According to reports that emerged on Monday, Iranian military personnel were killed in Monday's strike as well. That would seem to indicate that whatever was going on at the T4 airbase-hundreds of kilometers from the Israeli border-constituted a serious security threat to Israel, and that Iran has again tested the waters, seeing how far it can go in building up its military presence before provoking an Israeli response.

This dangerous pattern looks set to continue. Each incident represents a potential escalation point that can spiral into a wider conflict between Israel and the radical Shi'a axis that is taking over much of the Middle East.

The Russian complication

What makes this situation more tense is the fact that Russia acts as the air force of the Shi'a axis in Syria. Russian airpower helped turn the tide of the war in Assad's favor, a fact that has probably given the Syrian dictator the confidence to unleash the horrors of chemical warfare on Sunni areas and make a mockery of the international community in the process.

Russia has, through its waves of airstrikes in Syria, gained a warm-water port at Syria's Tartus naval base, and it has an airbase at Hmeimim on the Syrian coastline. It has moved advanced air-defense batteries to Syria. Moscow has used its intervention to position itself as a superpower actor in the Middle East. Meanwhile, the United States has decreased its influence in Syria to a bare minimum.

Israel seeks no conflict with Russia but is unwilling to ignore the activities of Moscow's allies-something Israel has communicated to Russia repeatedly.

The Russians have so far been able to help de-escalate the situation by convincing their radical and dubious allies to tone down their responses to Israel's self-defense actions. The Iranian axis may not have needed much convincing; it remains fundamentally deterred by Israel's vast firepower and intelligence capabilities. Iran is intent on consolidating its control of Syria at this stage, rather than opening a new active front against Israel right now, which would risk its entire Syrian project. But if it succeeds in its goal of converting Syria into a new base of hostility towards Israel, there can be no doubt that, sooner or later, it will activate this front.

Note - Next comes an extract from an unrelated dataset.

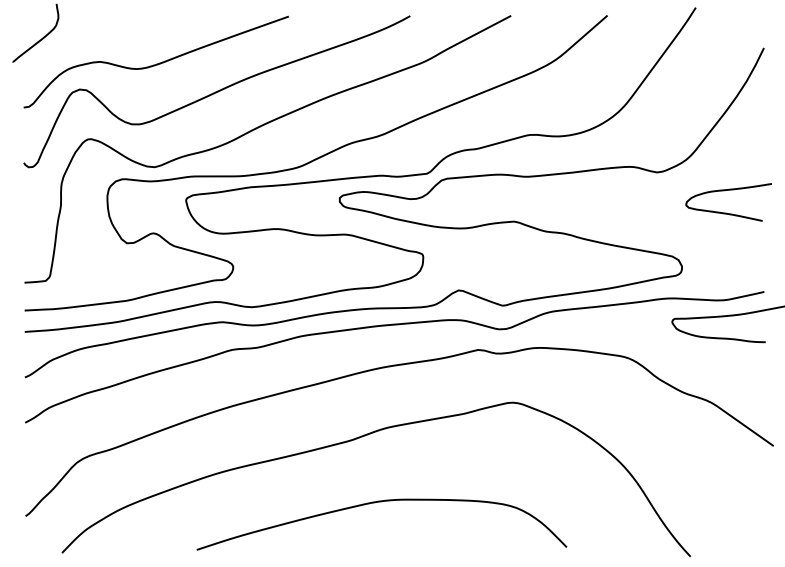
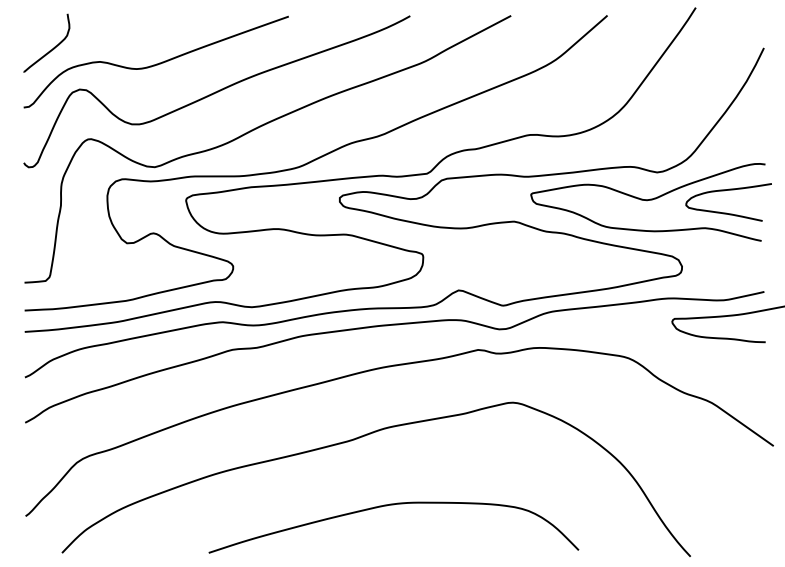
curve at (41, 38) position: (41, 38) -> (52, 48)
curve at (647, 201): none -> present
curve at (375, 503) position: (375, 503) -> (387, 506)
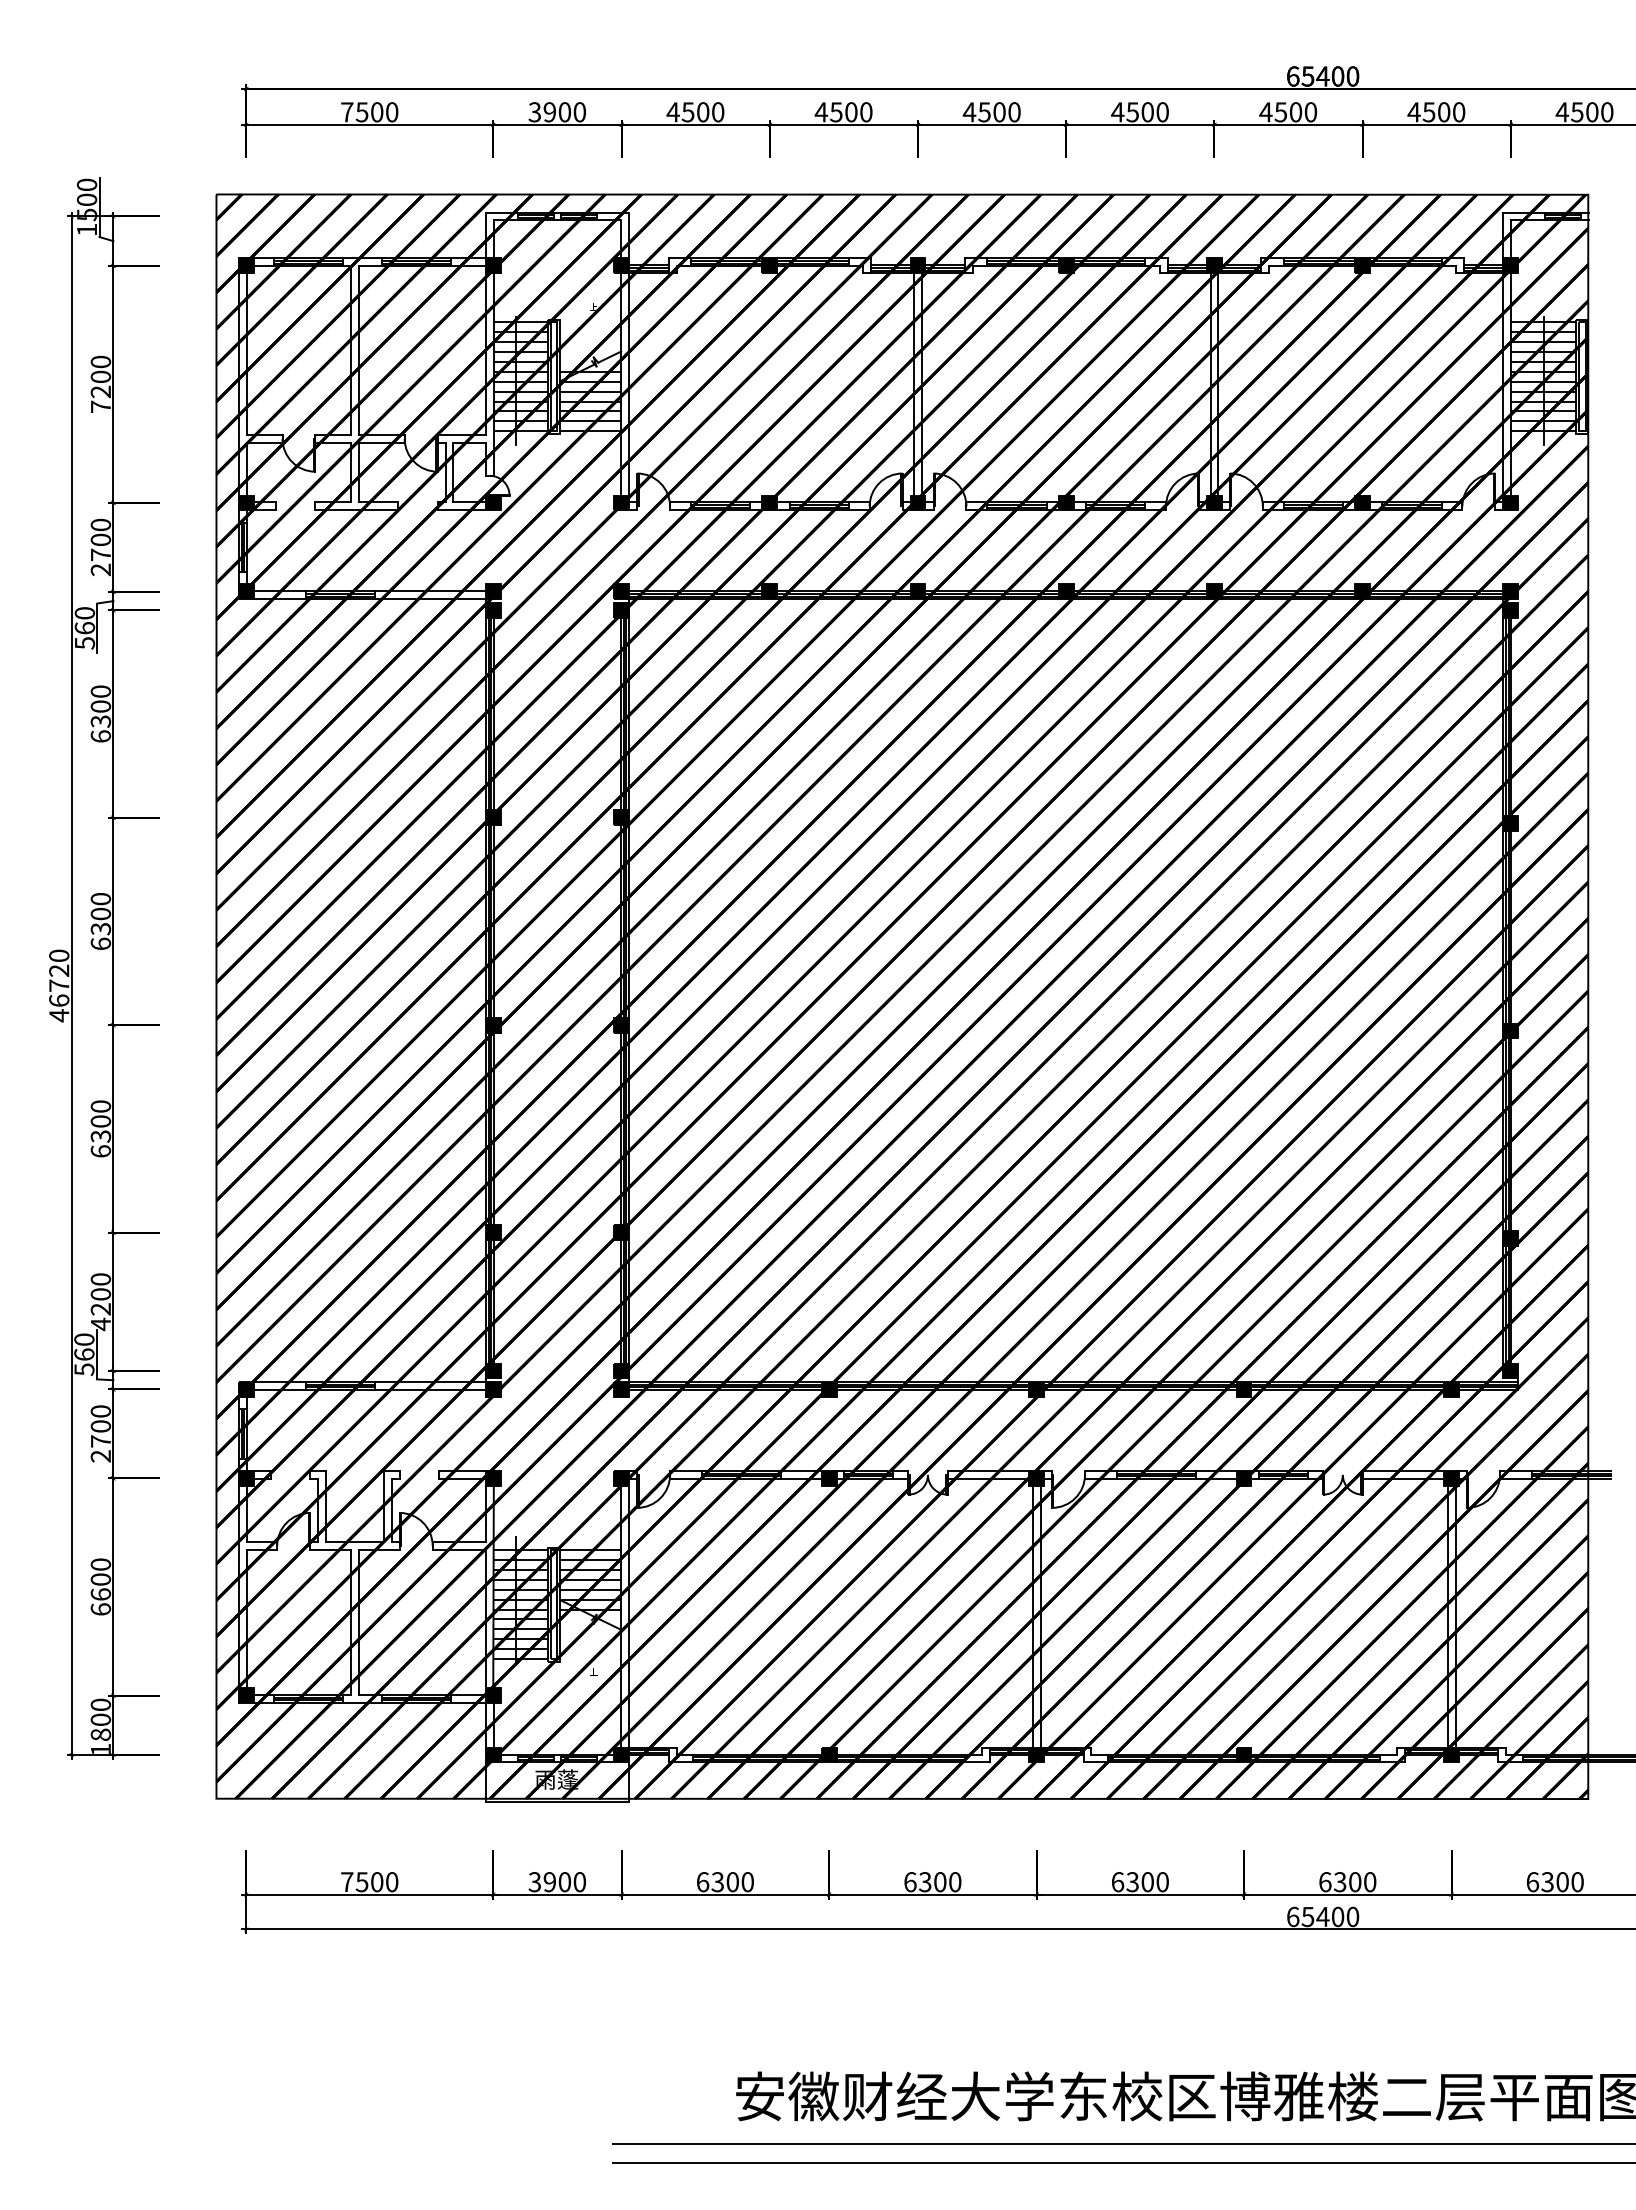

These events put Russia's project in Syria at risk, and this poses a complication. Any full-scale conflict that erupts would place the Assad regime in existential danger, and Russia could see its investment go down the drain.

Statements released by Moscow on Monday indicate Russian displeasure at Israel's alleged actions.

Yet Israel has responded that it will not blink when it comes to defending its security.

It's also hard to ignore the fact that the alleged Israeli strike came hours after a horrendous chemical massacre was carried out, once again, by the Assad regime against a rebel-held area. Scenes of men, women and children murdered through the use of chemical-weapons agents have once again flooded the world, with an ally of Iran and Russia-the Assad regime-again committing a ghastly crime against humanity.

As a result, it cannot be ruled out that the latest attack also served as an Israeli signal of intolerance to the usage of chemical weapons in the region.

Whatever triggered the strike, one thing seems certain: Iran will continue to test Israel's lines, and Israel will continue to enforce them.